Desde ya ese es un problema que aún merece largas discusiones: si debemos aceptar y experimentar el arte de personas como Woody Allen, Polanski o Kanye West, aunque sean despreciables, y discutirlos, leerlos, estudiarlos, asumiendo (o no) su maldad, o si debemos cancelarlas. Pero voy al punto, que no es aquel. Al final de su conferencia, durante las preguntas, alguien del público le pregunta qué hubiera dicho Richard Hooker, un teólogo, sobre la postura de Carl Schmitt. Y él, gracioso, con el chiste servido, respondió: “Do I look like a hooker?”. Se rio solo… Y verdaderamente solo, porque, ese chiste, que suena fuera de lugar por la censura de lo políticamente correcto, ya no se hace más. ¡Y gracias! Porque la dictadura de lo políticamente correcto es una reacción a la exclusión ofensiva y arbitraria en manos de una minoría.
Dentro de las representaciones tildadas de políticamente correctas hay una búsqueda política, un deseo de realidad que se manifiesta en una simulación de realidad. La relación entre el arte y la política fue discutida largamente y con argumentos muy buenos a favor y en contra del compromiso del uno con el otro, y parece haber ganado la autonomía del arte, que desde la teoría simula ser la mejor postura. ¿Pero, no reconocemos que lo que leemos y vemos nos influye, y que queremos que, a nivel social, se naturalice lo que creemos que es correcto? La censura atravesó desde siempre la cultura. Platón escribió en La República, hace casi 2.400 años, que expulsaría a los poetas de su pólis ideal, y no por un capricho antiartístico, sino por el posible conflicto moral que generarían las narraciones que, en su vocabulario, estaban alejadas de la verdad. En el nuestro, las narraciones que no se adecúan a nuestros estándares morales deseables actuales. Gisèle Sapiro lo plantea de la siguiente manera: hay un derecho a la dignidad no solo con respecto a no ser discriminado o violada, sino también en casos más finos, como son las apologías de violación o discursos sexistas (no hace falta irse demasiado atrás para verlo en el cine o en la literatura). Por eso, podemos protestar públicamente o boicotear (no usa la expresión cancel culture, creada por quienes están en contra y difundida por Donald Trump) ciertas prácticas sin por eso acusar sin pruebas.

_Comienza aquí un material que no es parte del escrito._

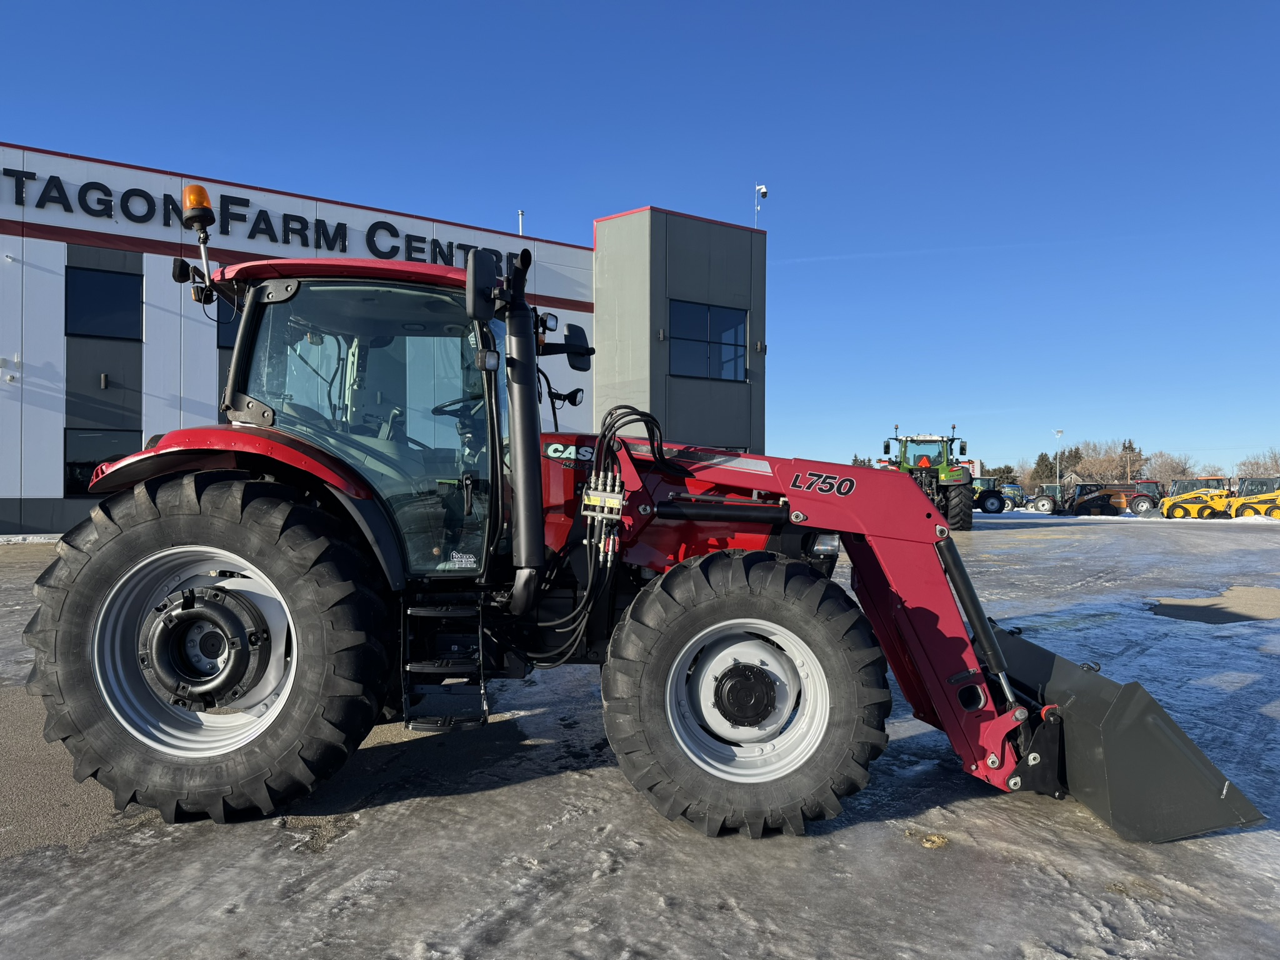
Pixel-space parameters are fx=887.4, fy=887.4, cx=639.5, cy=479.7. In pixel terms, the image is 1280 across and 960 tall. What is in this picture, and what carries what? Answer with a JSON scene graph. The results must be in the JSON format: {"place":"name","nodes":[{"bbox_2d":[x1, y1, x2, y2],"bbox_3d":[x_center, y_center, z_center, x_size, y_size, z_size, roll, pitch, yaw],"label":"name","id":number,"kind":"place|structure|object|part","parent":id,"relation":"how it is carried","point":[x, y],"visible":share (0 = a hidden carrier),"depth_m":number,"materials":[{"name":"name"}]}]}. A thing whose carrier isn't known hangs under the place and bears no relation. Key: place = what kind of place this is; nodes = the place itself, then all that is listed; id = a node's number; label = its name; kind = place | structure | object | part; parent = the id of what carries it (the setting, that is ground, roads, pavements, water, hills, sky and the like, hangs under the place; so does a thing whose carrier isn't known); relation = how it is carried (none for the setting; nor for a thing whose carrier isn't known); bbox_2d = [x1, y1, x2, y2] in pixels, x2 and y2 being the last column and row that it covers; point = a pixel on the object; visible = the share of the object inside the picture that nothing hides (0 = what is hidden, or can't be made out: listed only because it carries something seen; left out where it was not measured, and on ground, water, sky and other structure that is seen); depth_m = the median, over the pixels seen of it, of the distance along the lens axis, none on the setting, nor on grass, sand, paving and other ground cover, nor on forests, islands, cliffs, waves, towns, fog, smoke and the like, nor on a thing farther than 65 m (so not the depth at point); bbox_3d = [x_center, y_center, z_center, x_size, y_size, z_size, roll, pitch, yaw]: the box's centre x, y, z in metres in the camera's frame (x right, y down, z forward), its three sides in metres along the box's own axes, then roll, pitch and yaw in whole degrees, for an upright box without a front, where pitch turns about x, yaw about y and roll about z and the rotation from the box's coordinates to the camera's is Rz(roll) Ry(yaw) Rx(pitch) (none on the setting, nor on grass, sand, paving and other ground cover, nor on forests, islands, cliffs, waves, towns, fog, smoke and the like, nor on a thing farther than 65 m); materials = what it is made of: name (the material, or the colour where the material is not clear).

Flaubert, que cuando escribió Madame Bovary en 1856 excedió los límites de lo políticamente correcto y por eso fue acusado de escándalo moral, rompió las reglas de una manera en que no se habían roto antes: una mujer, cansada de su vida doméstica, comete adulterio una y otra vez.Pero si romper con un estándar de corrección, que aún no está del todo incorporado, significa volver a otro estándar, entonces la otra ideología no quedó del todo atrás. Para que los artistas, intelectuales y críticos puedan romper una convención, primero tiene que haber una norma. Decía Jorge Dotti, uno de los filósofos argentinos más inteligentes que tuvimos: “Lo difícil no es hacer una revolución sino cerrarla”. La premura por seguir adelante, por encontrar una nueva contracorriente hace olvidar el todavía no: y que no siempre funciona la fórmula del eterno retorno de lo mismo pero diferente.